You get what you pay for.


Unfortunately, SSL certs seem to be an exception to that rule. SSL certs convey almost no useful information, and the low barriers for attackers make the quality of security low even for the small class of users who can discern between "safe" and "dangerous" scenarios. Still much better than nothing, but the extra money some CAs charge doesn't seem to be providing much additional security.


If all you want is encryption, Godaddy certs are fine. But if you look at the fact that even their most expensive cert only comes with $1000 of insurance, while instantssl.com and verisign certs come with $1,000,000, you can see the difference. Granted you'll probably never use the insurance, but customer confidence is an important issue. If I were running a business that used SSL I would use instantssl for that reason alone. I think their price/value ratio is the best out there.

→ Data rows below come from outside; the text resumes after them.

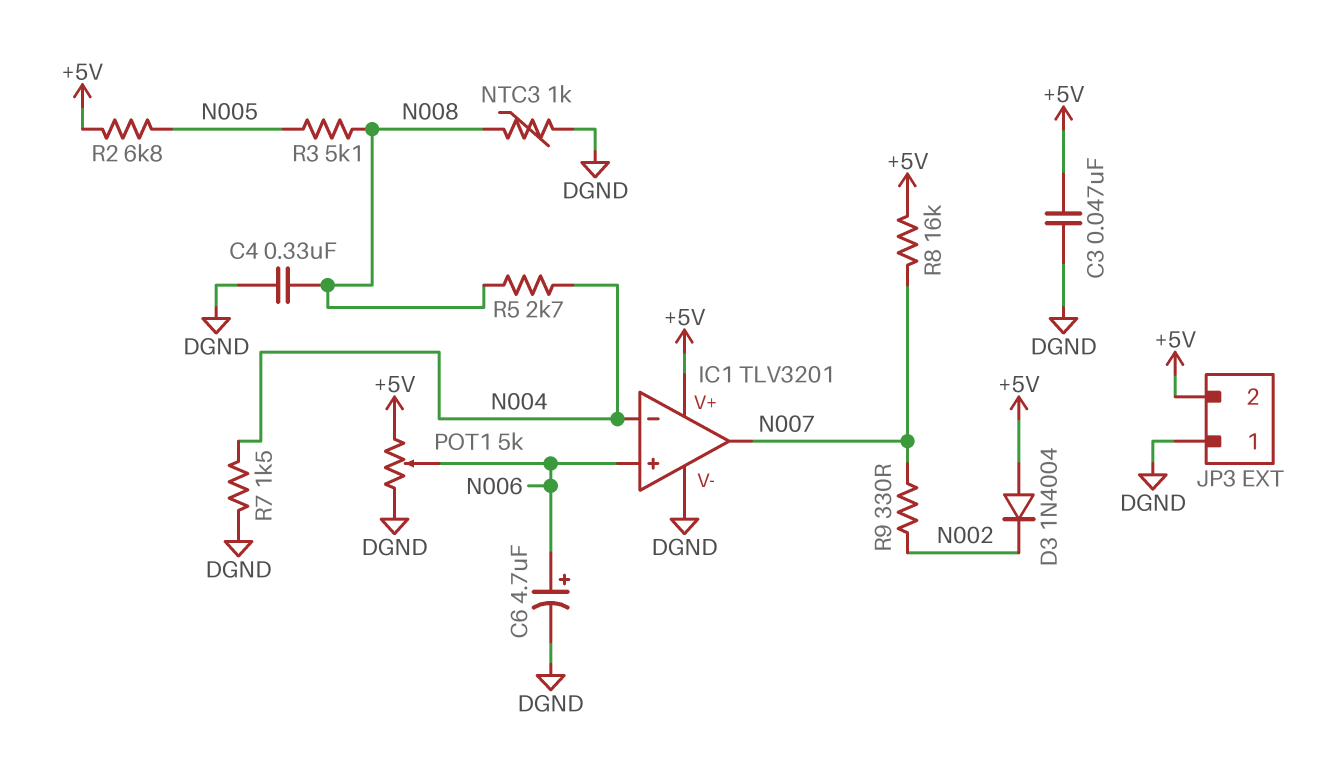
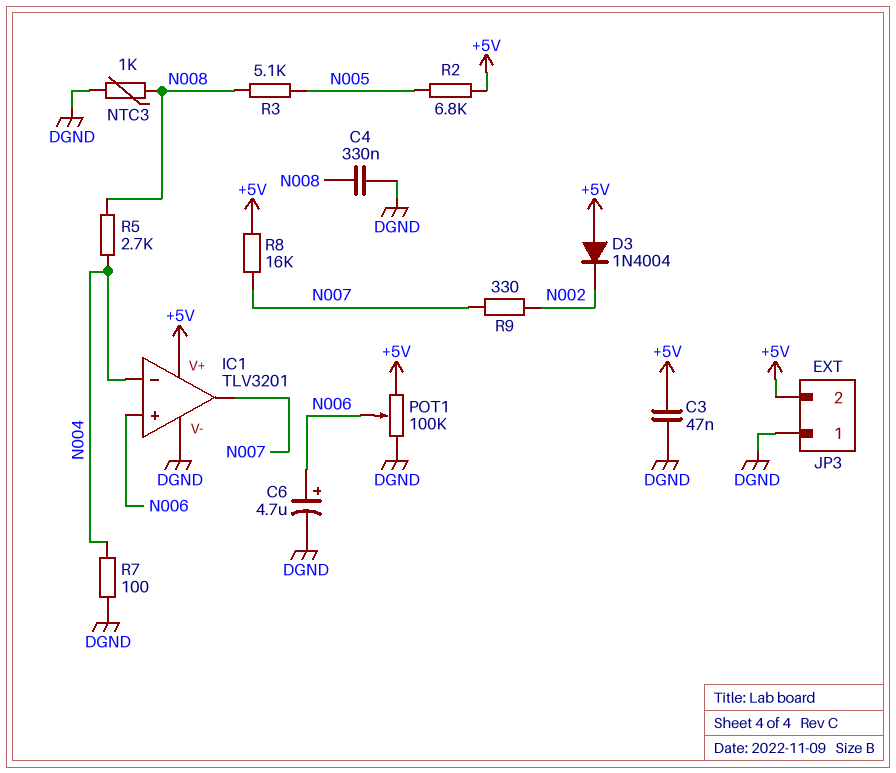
POT1: 5k (+5V, DGND, wiper N006) -> 100k (+5V, DGND, wiper N006)
R7: 1.5k (DGND, N004) -> 100 (DGND, N004)

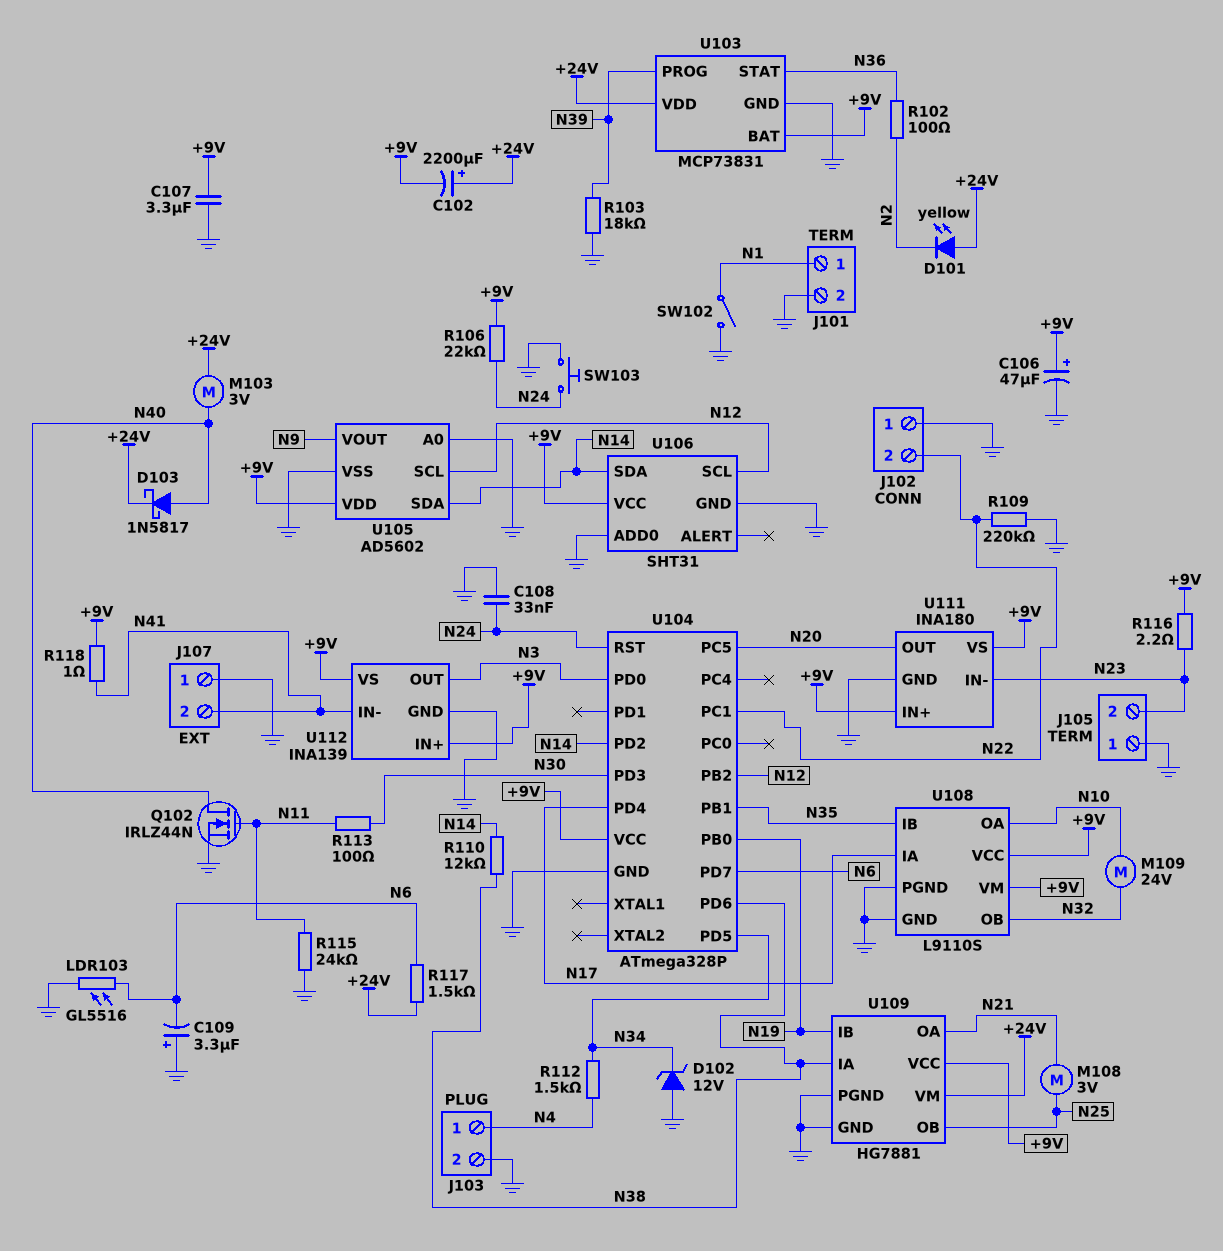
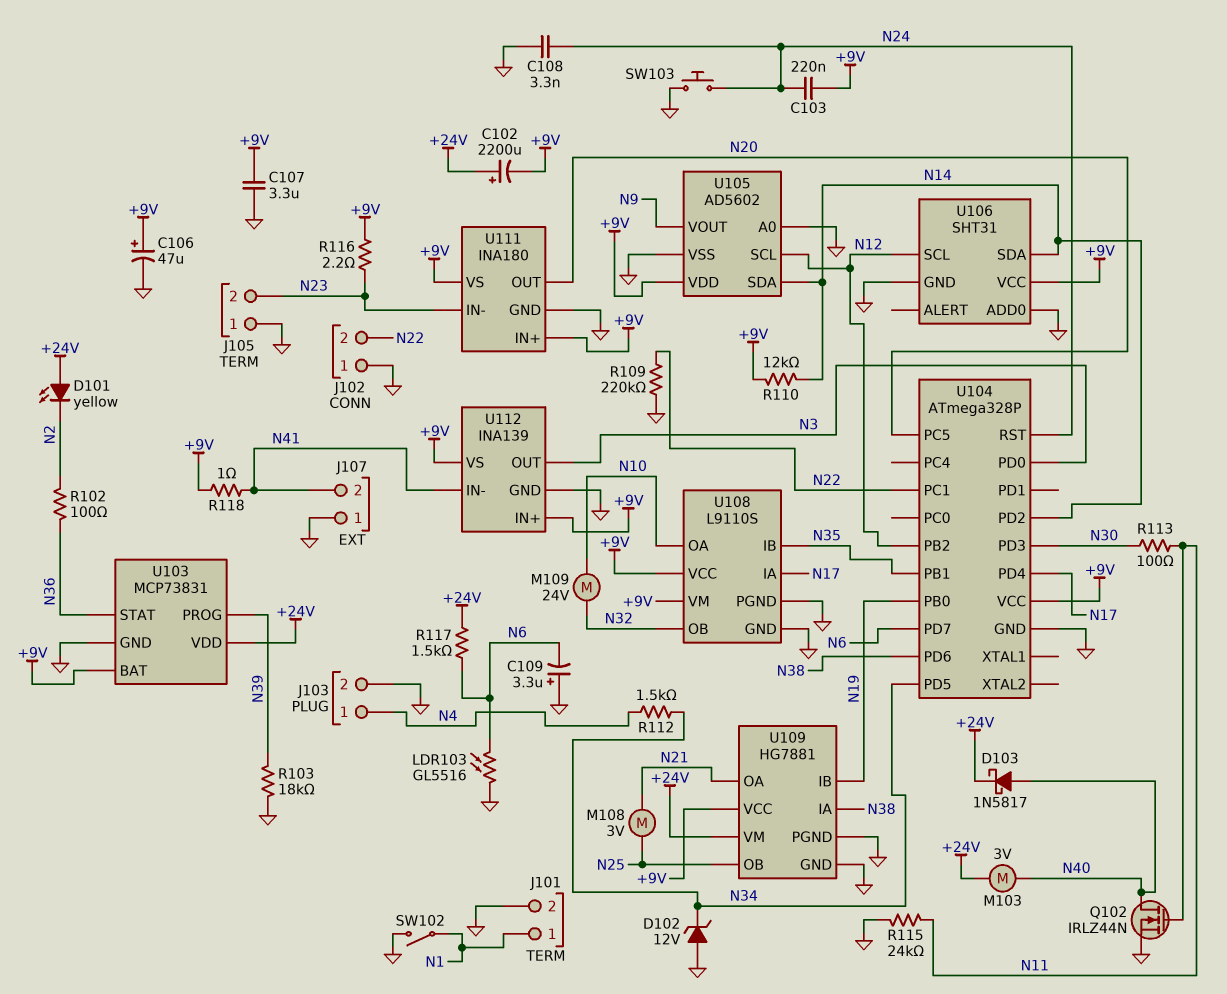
C103: none -> 220nF (+9V, N24)
C108: 33nF (GND, N24) -> 3.3nF (GND, N24)
R106: 22k (+9V, N24) -> none
R110: 12k (N14, N38) -> 12k (+9V, N14)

While I have seen Verisign and "consumer confidence" in adjacent sentences before, this might be the first time I've seen them used with that relative polarity from anyone other than their marketers. (Verisign/netsol has been harshly criticized for a number of unethical behaviors, including sending deceptive domain renewal notices to customers of other registrars and redirecting every single unregistered .com domain to their own signup site). Incidentally, I can't find anything about a $1M guarantee on their site -- do you have a URL for that?

Instantssl.com appears to be Comodo, who I once exchanged emails with about my friend's erroneous choice of a 512-bit RSA certificate -- the tech claimed that 512-bits was plenty secure and refused to reissue a stronger cert. 512 bit RSA modulii were broken years ago, and would probably take a modern PC, say, a month to factor. Unfortunately, the $1M guarantee from Comodo doesn't seem to cover you if the attacker gets his cert for your domain from somebody else.